Blah blah, editor talk, blah.

After John F. Kennedy was gunned down in Dallas, Texas, you saw some flowery, cumbersome headlines in papers across the globe. Newspaper people everywhere fell all over themselves trying to capture the horror of the day as poetically as possible. I took a look at hundreds of those headlines, and my hands down favorite is: “KENNEDY KILLED.”

Two words, cold and stark; no exclamation points needed. The brevity and simplicity of the headline imparts like a fist to the gut the mortal ghastliness of what had transpired.

It was the same on 911 when headlines like “Terror,” “An Act of War” and “Bastards!” screamed from newspaper racks everywhere.
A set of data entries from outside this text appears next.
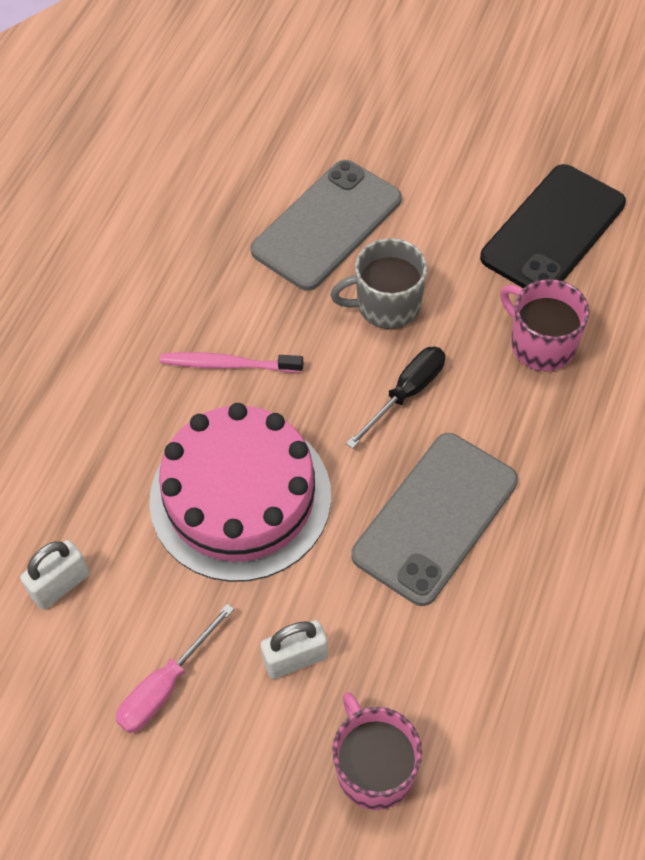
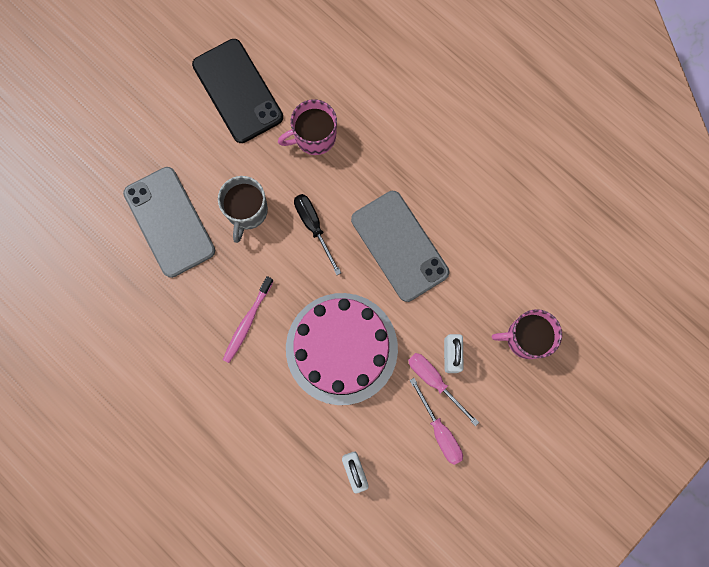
camera: 70 degrees left, 20 degrees up
none -> pink screwdriver [408,353,479,426]

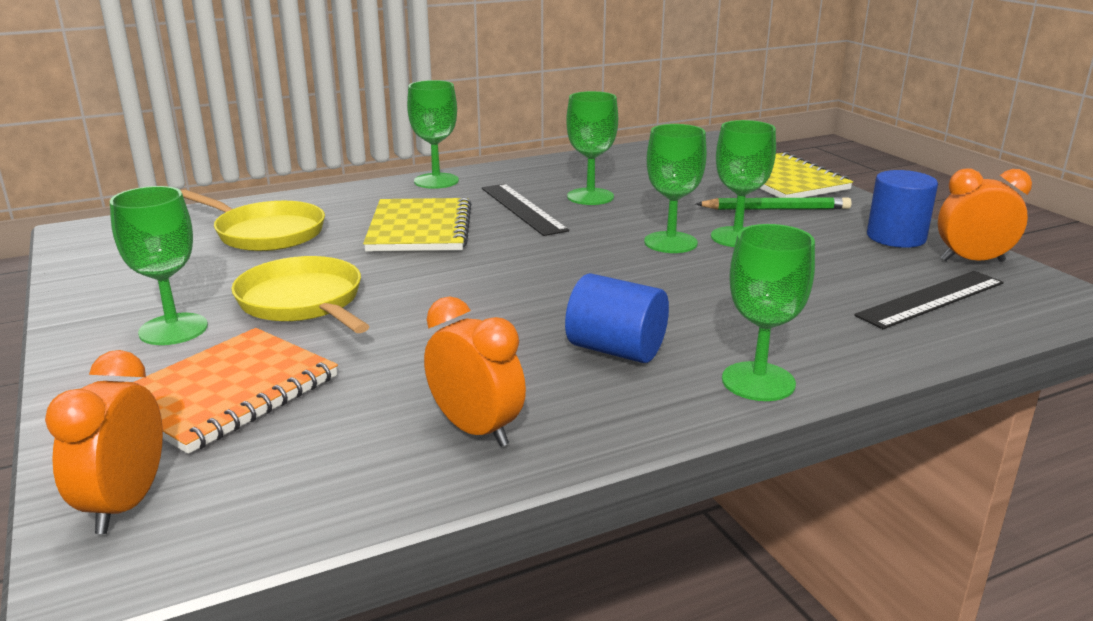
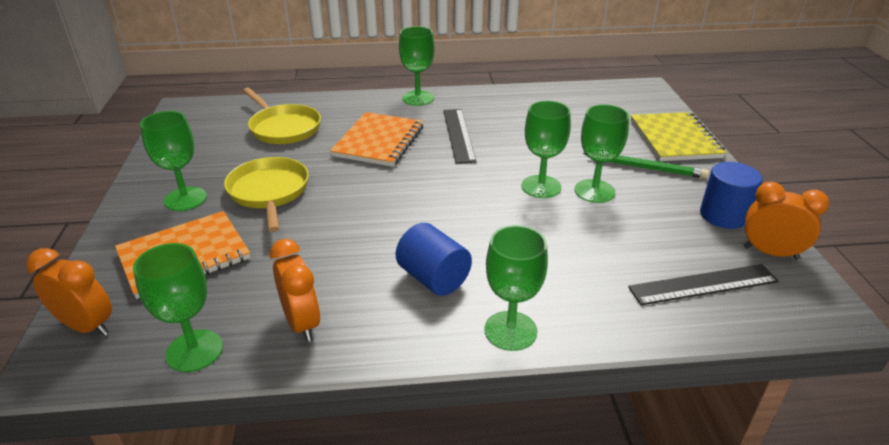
camera: 20 degrees right, 10 degrees up
orange clock [45,350,163,534] -> orange clock turned 90 degrees clockwise [26,248,112,336]
yellow notebook [363,198,472,251] -> orange notebook [330,112,423,167]
green goblet [566,91,618,205] -> green goblet moved to [133,243,223,372]

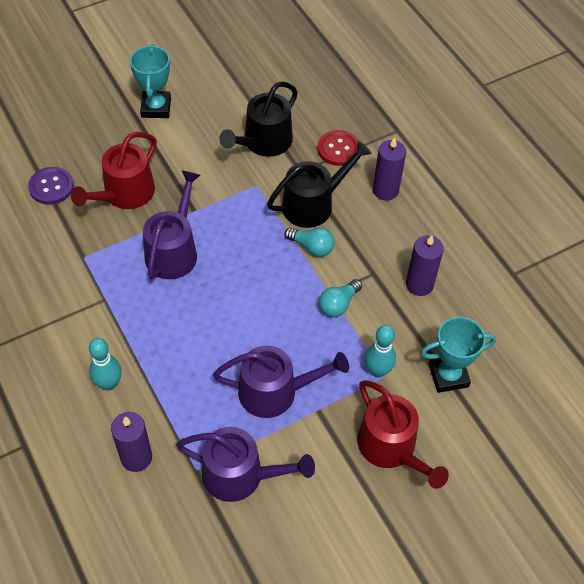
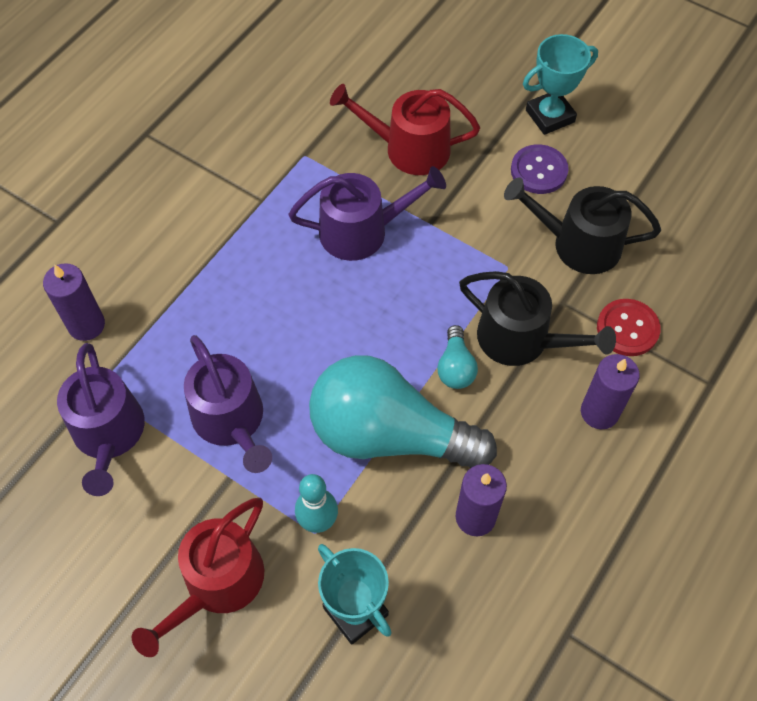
camera: 65 degrees right, 5 degrees up
purple button [28,167,74,205] -> purple button moved to [511,144,569,194]
turquoise bowling pin [89,338,122,391] -> none
turquoise light bulb [319,279,362,317] -> turquoise light bulb [309,355,497,468], size x2.44

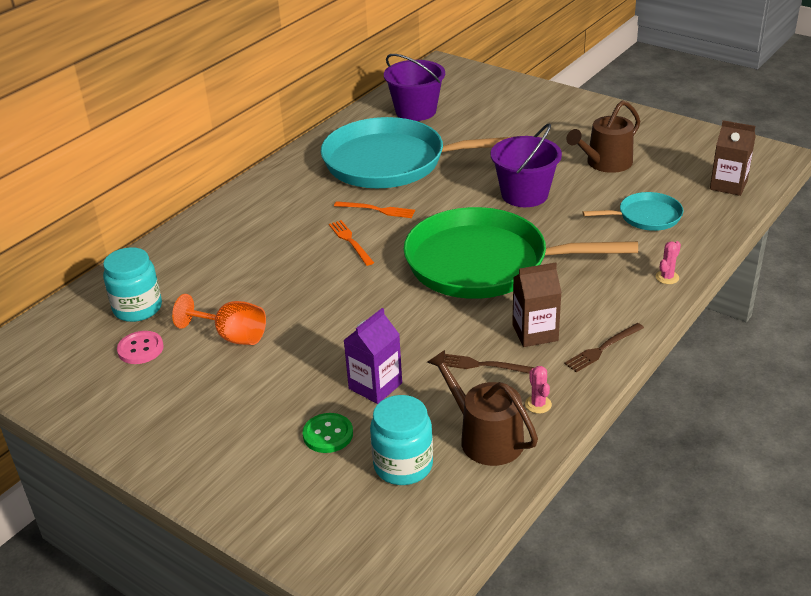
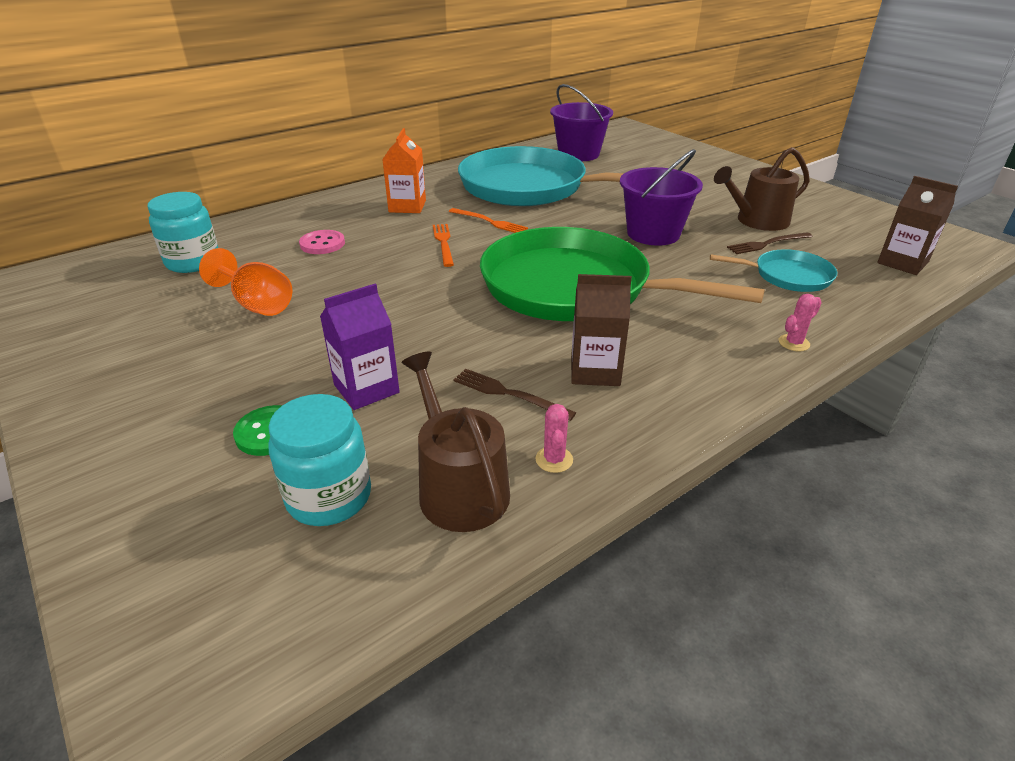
camera: 15 degrees right, 0 degrees up
pink button [117,331,164,364] -> pink button moved to [299,230,345,254]
brown fork [564,323,644,372] -> brown fork moved to [727,232,813,254]
none -> orange carton [382,128,426,213]

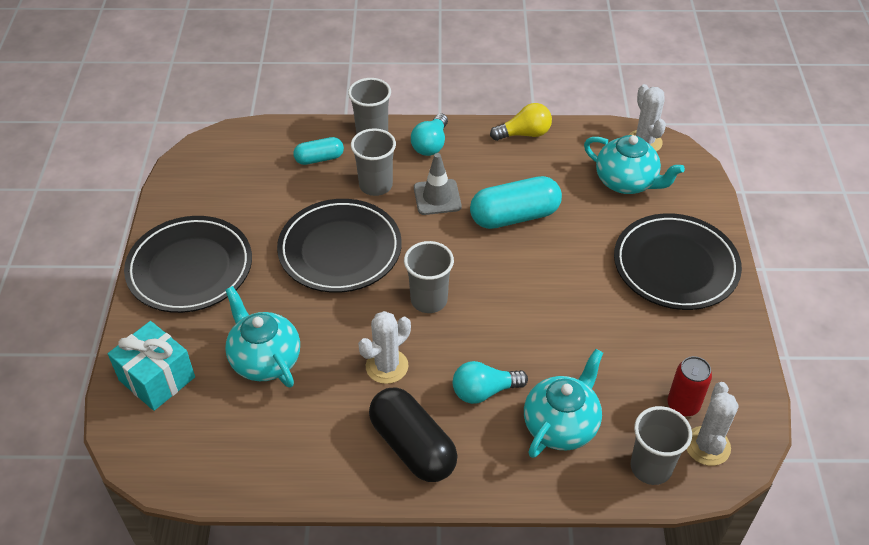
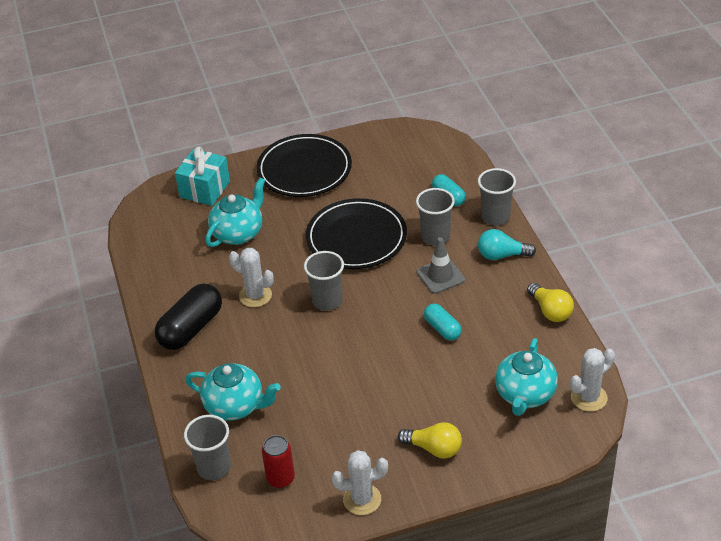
camera: 75 degrees right, 5 degrees down
turquoise light bulb [453,361,528,404] -> none
turquoise capsule [470,176,562,229] -> turquoise capsule [424,304,462,340], size x0.57
black plate [614,213,742,310] -> yellow light bulb [398,422,462,459]
white cactus [687,382,739,466] -> white cactus moved to [332,450,388,515]

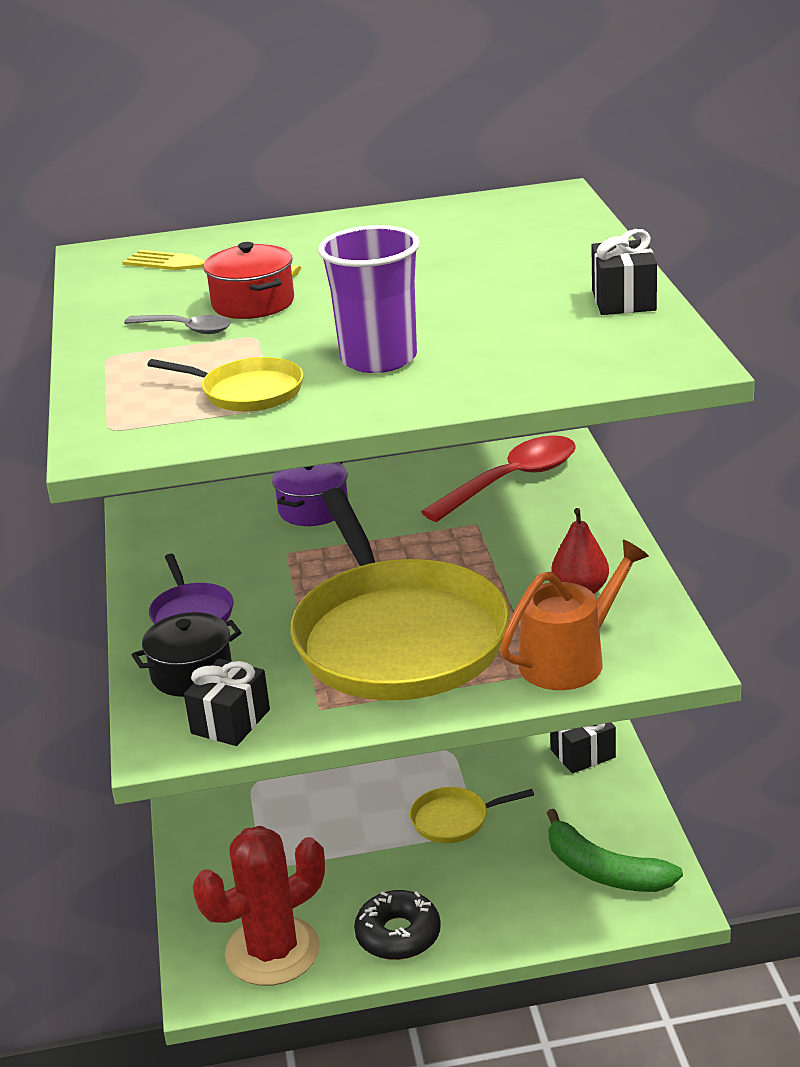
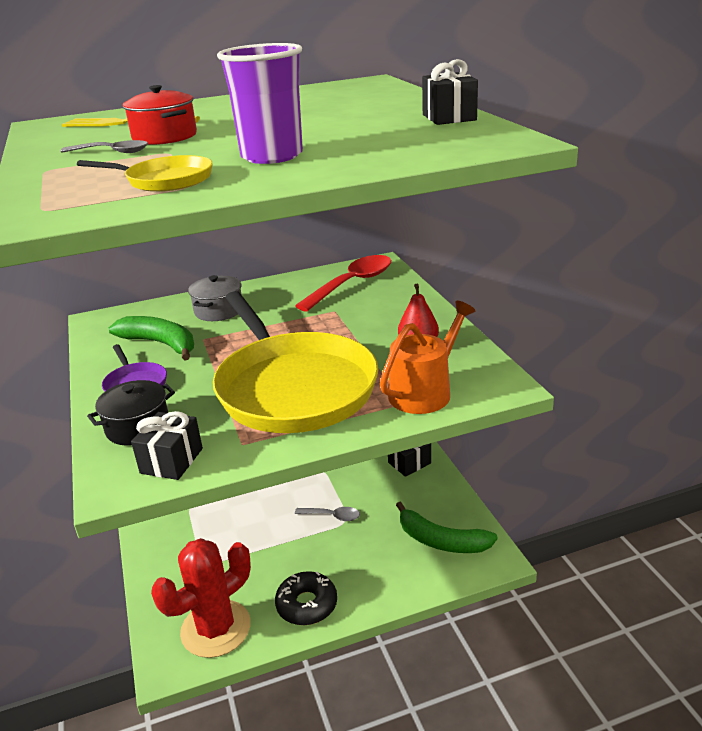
camera: 10 degrees left, 0 degrees up
purple pot [272,462,348,526] -> grey pot [188,275,242,321]
yellow pan [410,787,534,843] -> grey spoon [295,507,360,521]
none -> green banana [109,316,194,361]

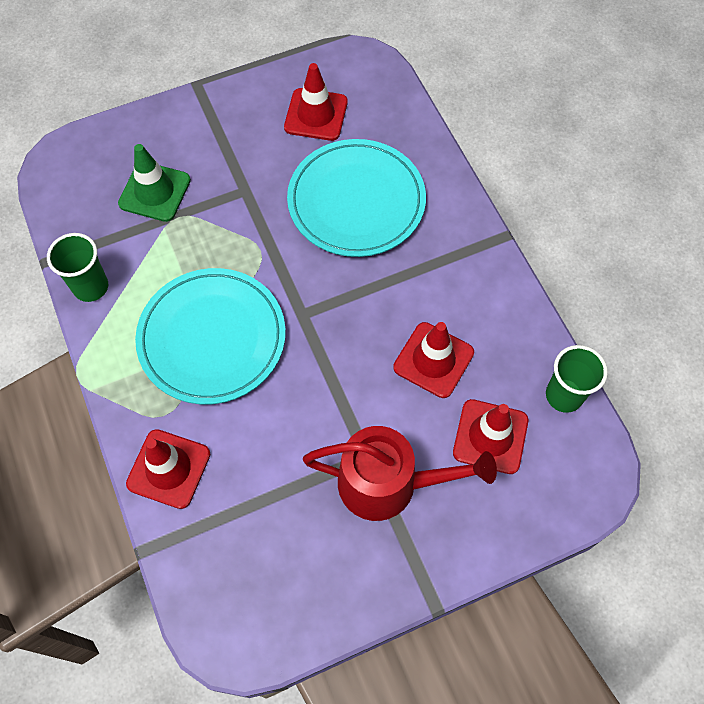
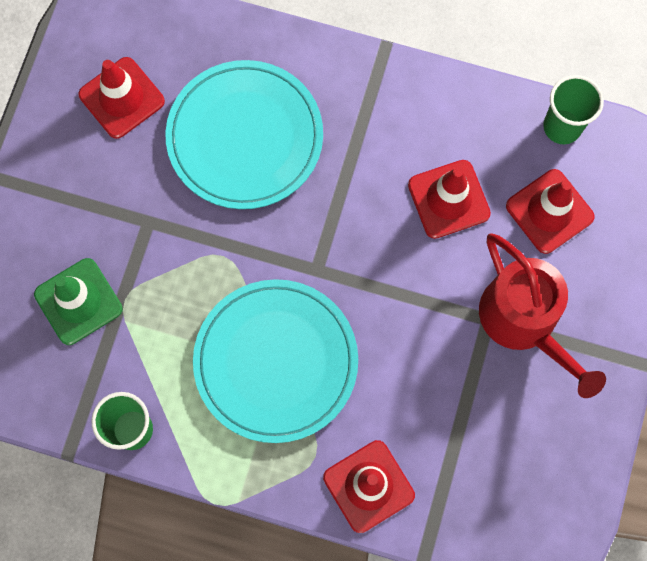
camera: 50 degrees left, 10 degrees up
red watering can [303,426,497,521] -> red watering can turned 105 degrees clockwise [479,233,606,398]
Could I have written a headline as powerful? Probably not. My writer’s brain isn’t conditioned to amputate strings of words in order to make them shorter, even, than a hard news lead sentence. The short stuff just does not compute.

With this in mind, I’ve decided on a course of action wherein I will use the same tried-and-true headline, ironically swiped from a 1980s comedy, on every story I write. Council meeting? Storm story? Flower show? Knifing in Kennedy Park?

“BOY TRAPPED IN FREEZER EATS OWN FOOT!”

It may not be original or in any way pertinent to the matter at hand, but admit it: you’d read that story.